New UK data protection laws, introduced by the government this week, are aimed at reducing costs and burdens for British businesses and charities, removing barriers to international trade, and cutting the number of repetitive data collection pop-ups online.

A government news release said that the UK version of the EU's General Data Protection Regulation (GDPR) would save the economy £4.7 billion over the next ten years.

The news release said that the Data Protection and Digital Information Bill, first introduced last summer, will take "the best elements of GDPR and [provide] businesses with more flexibility about how they comply with the new data laws."

The bill also would:

  • Reduce the amount of paperwork organisations need to complete to demonstrate compliance;
  • Support more international trade without creating extra costs for businesses if they're already compliant with current data regulations;
  • Provide organisations with greater confidence about when they can process personal data without consent; and
  • Increase public and business confidence in artificial intelligence technologies by clarifying the circumstances when robust safeguards apply to automated decision-making.
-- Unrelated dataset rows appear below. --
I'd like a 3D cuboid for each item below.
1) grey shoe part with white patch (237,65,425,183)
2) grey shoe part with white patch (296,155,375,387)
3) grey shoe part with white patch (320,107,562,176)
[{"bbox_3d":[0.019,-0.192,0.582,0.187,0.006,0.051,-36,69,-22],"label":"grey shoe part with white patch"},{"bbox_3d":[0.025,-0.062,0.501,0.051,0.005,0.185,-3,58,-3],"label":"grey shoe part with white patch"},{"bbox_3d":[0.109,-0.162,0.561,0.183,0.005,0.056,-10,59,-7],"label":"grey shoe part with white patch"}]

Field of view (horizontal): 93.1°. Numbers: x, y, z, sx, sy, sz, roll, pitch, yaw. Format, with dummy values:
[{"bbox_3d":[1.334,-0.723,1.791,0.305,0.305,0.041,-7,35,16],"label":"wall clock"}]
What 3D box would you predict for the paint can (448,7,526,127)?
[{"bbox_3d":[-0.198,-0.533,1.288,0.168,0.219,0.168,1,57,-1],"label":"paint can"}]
Canada joins the UK to boost green supply chains

The UK and Canada reached an agreement to cooperate on critical minerals such as cobalt and lithium that are essential to the economy and used in items such as solar panels and electric vehicles, a UK government press release said. Demand for certain critical minerals is expected to rise by as much as 500% by 2040.
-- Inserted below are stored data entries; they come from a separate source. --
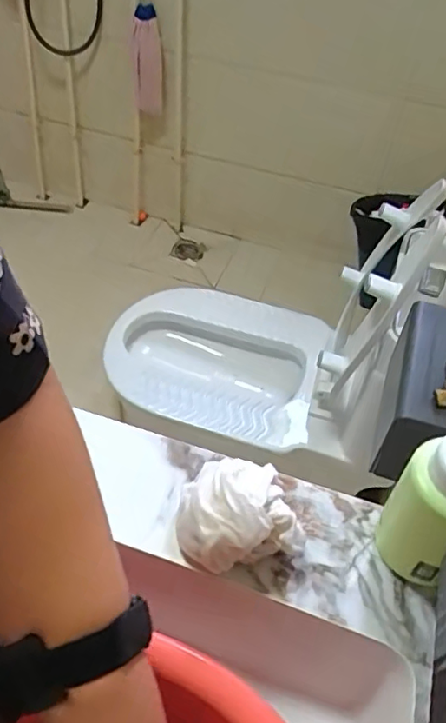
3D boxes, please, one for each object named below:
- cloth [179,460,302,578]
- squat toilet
[{"bbox_3d":[0.008,0.100,0.413,0.079,0.050,0.081,-5,46,-11],"label":"cloth"},{"bbox_3d":[-0.024,0.003,1.436,0.516,0.112,0.436,16,46,9],"label":"squat toilet"}]

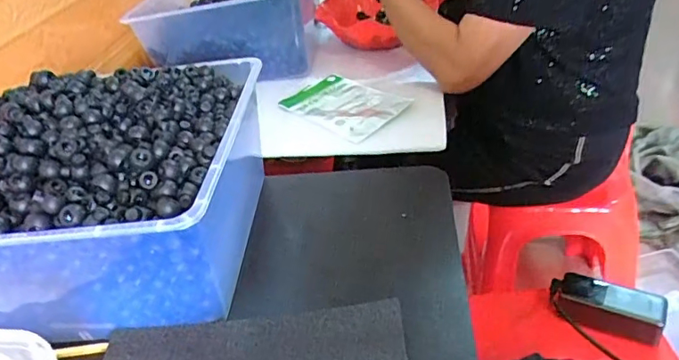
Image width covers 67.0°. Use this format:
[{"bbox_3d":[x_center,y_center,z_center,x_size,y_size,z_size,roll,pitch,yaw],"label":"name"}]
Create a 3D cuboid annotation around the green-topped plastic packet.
[{"bbox_3d":[0.004,-0.111,0.742,0.120,0.014,0.172,-33,41,-31],"label":"green-topped plastic packet"}]

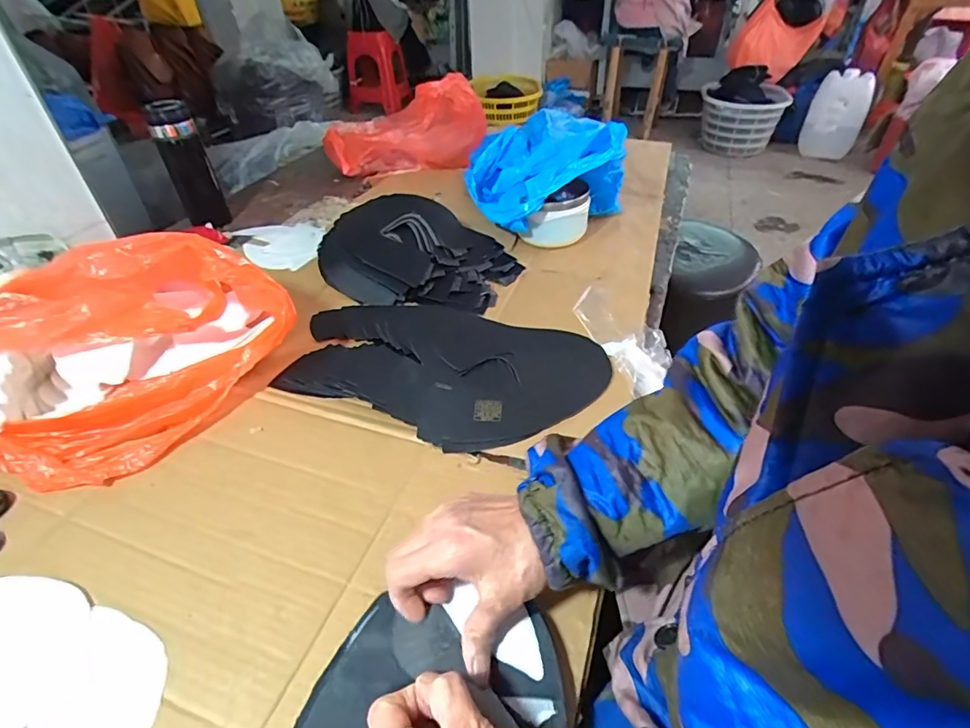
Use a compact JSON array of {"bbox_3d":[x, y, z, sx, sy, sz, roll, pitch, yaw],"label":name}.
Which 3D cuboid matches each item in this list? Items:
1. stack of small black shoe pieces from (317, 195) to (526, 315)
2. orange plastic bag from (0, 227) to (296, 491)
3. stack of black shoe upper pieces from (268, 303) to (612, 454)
[{"bbox_3d":[-0.114,-0.179,0.742,0.315,0.068,0.227,15,44,16],"label":"stack of small black shoe pieces"},{"bbox_3d":[-0.392,-0.024,0.518,0.247,0.130,0.293,31,50,30],"label":"orange plastic bag"},{"bbox_3d":[-0.056,-0.003,0.577,0.361,0.027,0.201,17,44,18],"label":"stack of black shoe upper pieces"}]

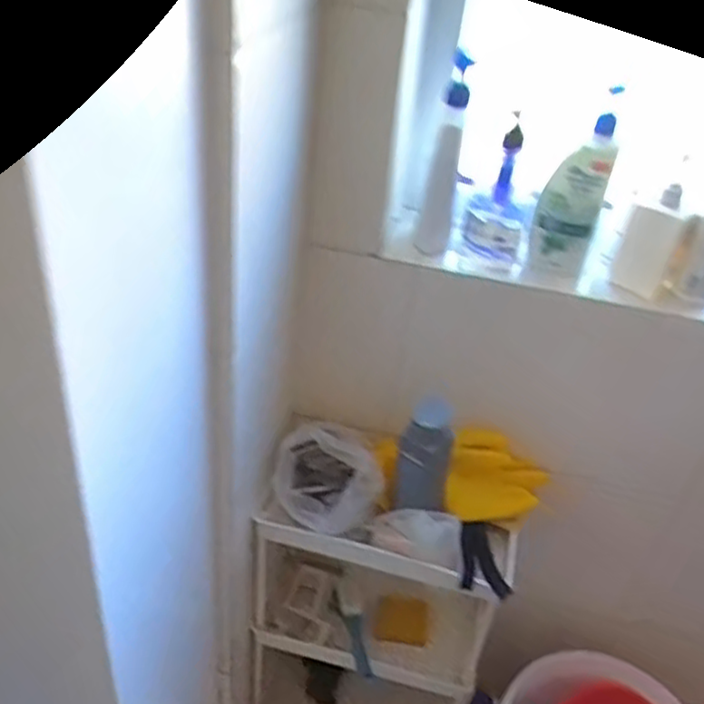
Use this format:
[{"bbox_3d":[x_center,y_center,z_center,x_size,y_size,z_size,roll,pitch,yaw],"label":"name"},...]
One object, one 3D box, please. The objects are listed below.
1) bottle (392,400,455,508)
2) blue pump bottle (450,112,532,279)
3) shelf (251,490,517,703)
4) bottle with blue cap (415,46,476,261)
[{"bbox_3d":[0.107,0.148,0.987,0.081,0.188,0.068,-18,42,-31],"label":"bottle"},{"bbox_3d":[0.200,-0.212,0.973,0.098,0.210,0.092,10,36,5],"label":"blue pump bottle"},{"bbox_3d":[0.031,0.456,1.205,0.381,0.606,0.201,11,36,5],"label":"shelf"},{"bbox_3d":[0.121,-0.247,0.933,0.042,0.260,0.050,10,36,5],"label":"bottle with blue cap"}]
IASB concludes project on disclosure requirements

The IASB concluded a project on improving its approach to developing and drafting disclosure requirements, a news release said. The improved approach is designed to help develop standards that would enable companies to make better judgements about which information is material and should be disclosed, thereby providing more useful information to investors.

According to the release, the improved approach involves:

  • Engaging early with investors to understand their information needs;
  • Developing disclosure requirements alongside recognition and measurement requirements;
  • Considering the digital reporting implications of new disclosure requirements;
  • Using general and specific objectives that describe and explain investors' information needs; and
  • Supporting specific objectives by requiring companies to disclose items of information that would satisfy the objectives in most cases.
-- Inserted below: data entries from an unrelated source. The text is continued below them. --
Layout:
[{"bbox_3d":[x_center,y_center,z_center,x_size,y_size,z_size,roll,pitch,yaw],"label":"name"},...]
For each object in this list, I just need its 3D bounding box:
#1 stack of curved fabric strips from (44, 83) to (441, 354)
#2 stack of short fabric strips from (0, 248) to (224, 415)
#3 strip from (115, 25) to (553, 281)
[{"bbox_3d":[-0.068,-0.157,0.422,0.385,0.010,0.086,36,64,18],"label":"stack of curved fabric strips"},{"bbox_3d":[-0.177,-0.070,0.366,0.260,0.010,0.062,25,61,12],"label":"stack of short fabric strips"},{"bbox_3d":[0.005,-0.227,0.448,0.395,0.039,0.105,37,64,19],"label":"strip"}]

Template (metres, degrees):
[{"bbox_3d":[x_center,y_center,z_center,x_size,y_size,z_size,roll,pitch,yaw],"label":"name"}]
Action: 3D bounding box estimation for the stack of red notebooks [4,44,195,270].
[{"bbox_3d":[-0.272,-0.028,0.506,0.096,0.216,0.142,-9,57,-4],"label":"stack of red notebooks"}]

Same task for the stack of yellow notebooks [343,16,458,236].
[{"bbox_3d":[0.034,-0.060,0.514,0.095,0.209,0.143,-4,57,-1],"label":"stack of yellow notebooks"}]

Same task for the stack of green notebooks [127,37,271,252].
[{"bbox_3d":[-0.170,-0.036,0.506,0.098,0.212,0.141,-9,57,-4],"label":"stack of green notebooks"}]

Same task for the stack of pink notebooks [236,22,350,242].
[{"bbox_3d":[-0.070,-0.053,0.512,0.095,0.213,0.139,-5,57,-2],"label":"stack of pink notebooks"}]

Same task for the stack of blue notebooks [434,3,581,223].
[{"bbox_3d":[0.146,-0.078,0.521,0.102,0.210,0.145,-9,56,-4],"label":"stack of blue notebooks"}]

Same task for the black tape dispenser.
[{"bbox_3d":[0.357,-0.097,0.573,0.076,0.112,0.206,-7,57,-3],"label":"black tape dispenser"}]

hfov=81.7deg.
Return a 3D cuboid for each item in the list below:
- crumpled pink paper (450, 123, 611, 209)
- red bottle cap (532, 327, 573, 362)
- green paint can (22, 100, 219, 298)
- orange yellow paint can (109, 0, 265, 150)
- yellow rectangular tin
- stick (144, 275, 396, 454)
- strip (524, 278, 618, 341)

The project summary and feedback statement provides an overview of the exposure draft Disclosure Requirements in IFRS Standards — A Pilot Approach. The IASB has decided not to proceed with any further work on the disclosure requirements in IFRS 13, Fair Value Measurement, and IAS 19, Employee Benefits, the publication said.

FRC publishes revisions to TAS 100

The UK Financial Reporting Council (FRC) published a revised Technical Actuarial Standard 100 (TAS 100) and its associated guidance, a news release said. The new version of the standard includes revisions to ensure that it reflects current practices in actuarial work and addresses known gaps in the quality of work.

The revised standard includes a new requirement that actuarial practitioners must consider all relevant material risks, including climate change and environmental, social, and governance-related risks, that they might reasonably be expected to know about at the time of carrying out their work, the release said. It also introduces a new application section that sets out the FRC's expectations and allows practitioners to have a better understanding of how to interpret and comply with the principles.

The standard applies to technical actuarial work that is completed on or after 1 July 2023, the standard publication said.